[[ Records for this task open ]]
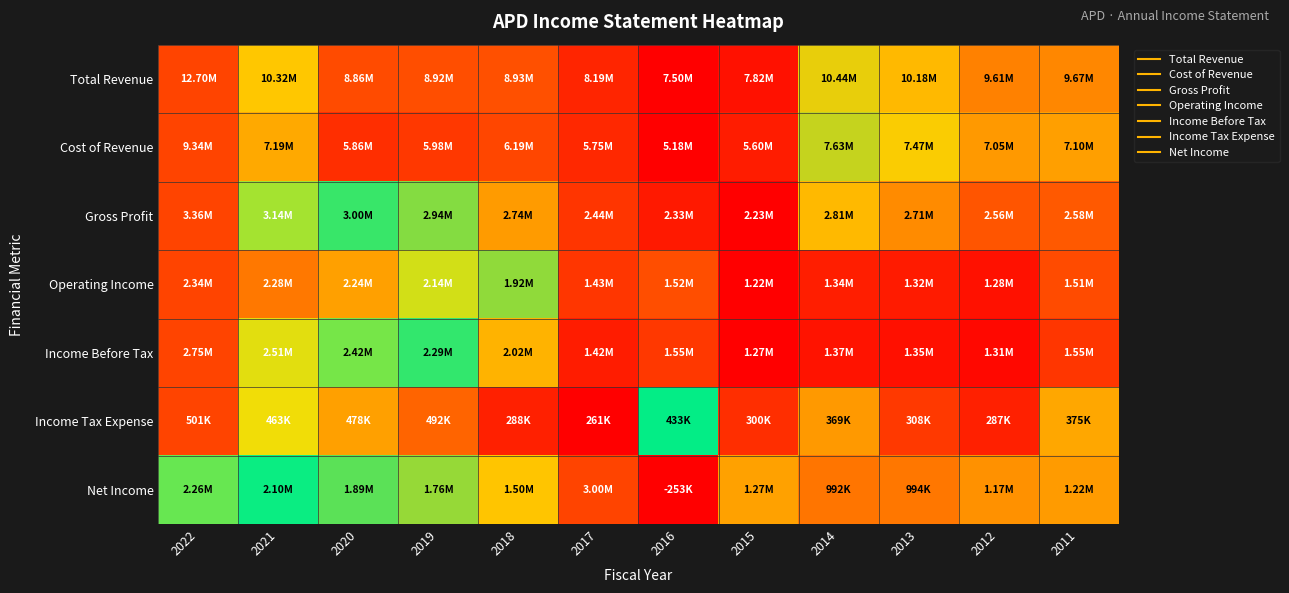

Which has a higher value, 2018 or 2013?

2013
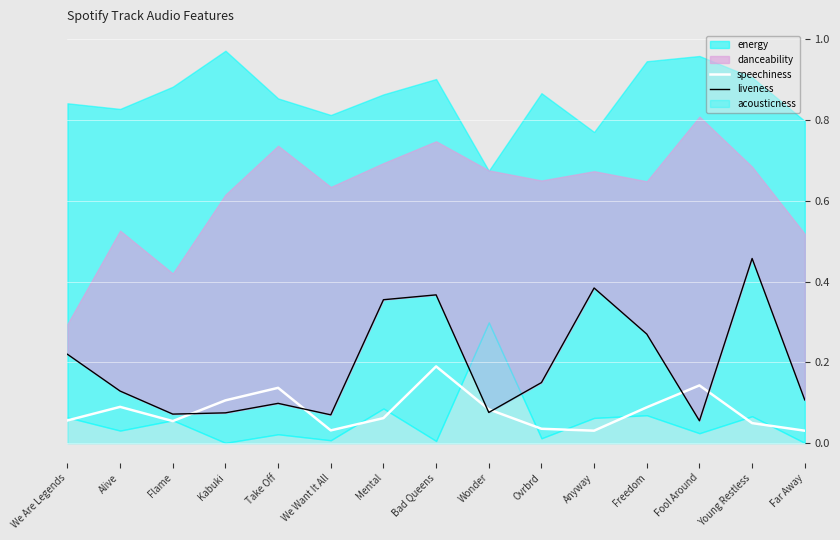

Between Mental and Bad Queens, which series saw the biggest shift?

speechiness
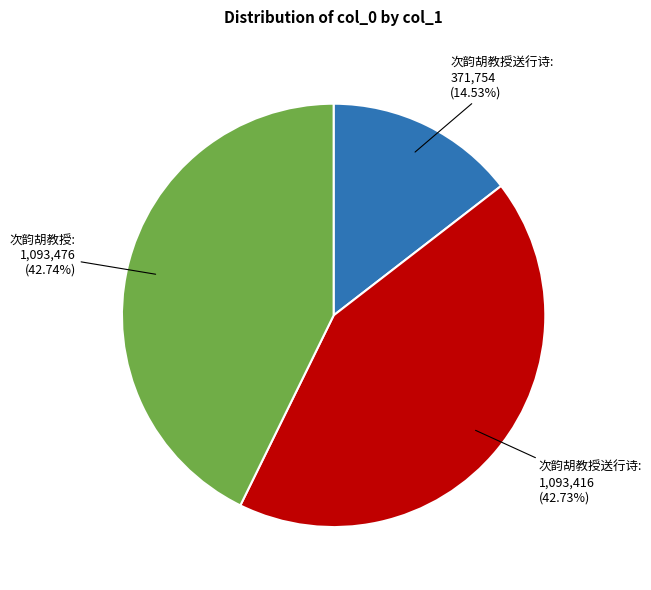

How many slices are in this pie chart?

3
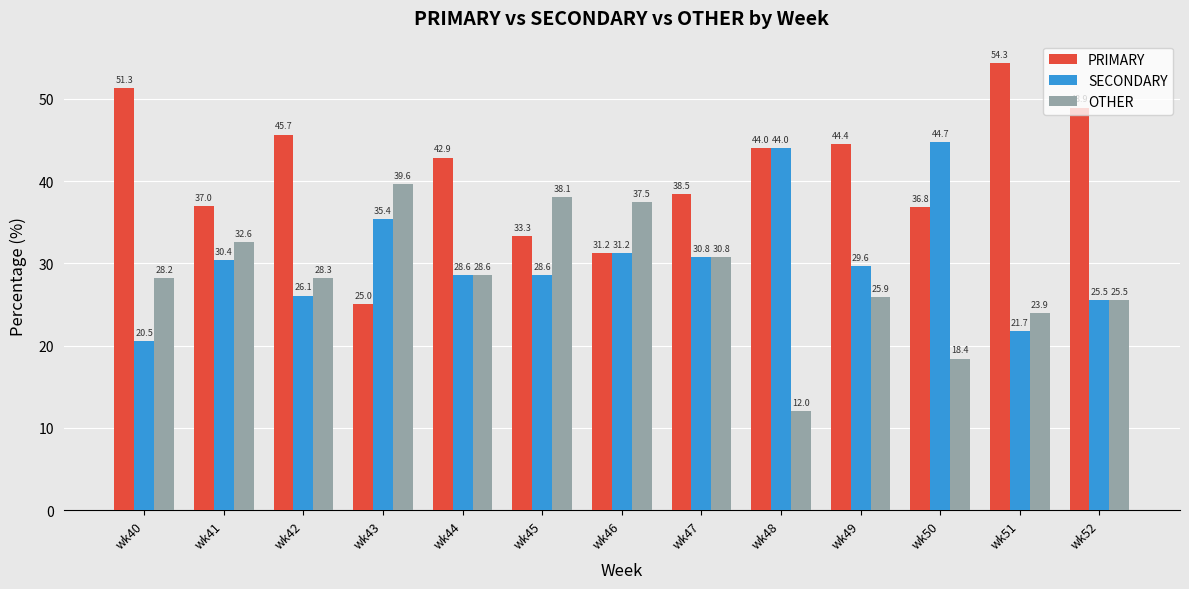

How many bars are there in each group?

3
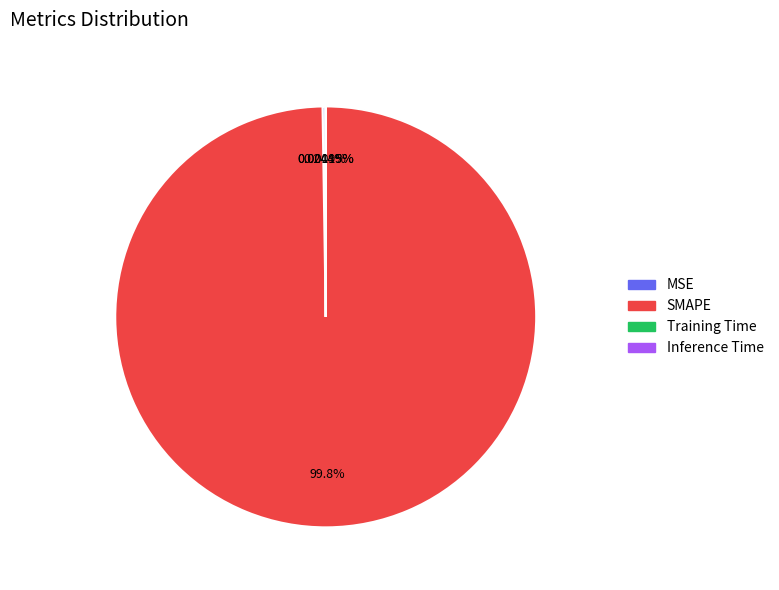

What is the largest slice in the pie chart?

SMAPE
[[ Records for this task closed ]]
**About this task**. Recast the rows above as a Markdown table with the columns Number and Line, giving each non-blank line its own numbered entry in order. Leave out the pictures and the blank lines.

**Reply**.
| Number | Line |
|---|---|
| 1 | Which has a higher value, 2018 or 2013? |
| 2 | 2013 |
| 3 | Between Mental and Bad Queens, which series saw the biggest shift? |
| 4 | speechiness |
| 5 | How many slices are in this pie chart? |
| 6 | 3 |
| 7 | How many bars are there in each group? |
| 8 | 3 |
| 9 | What is the largest slice in the pie chart? |
| 10 | SMAPE |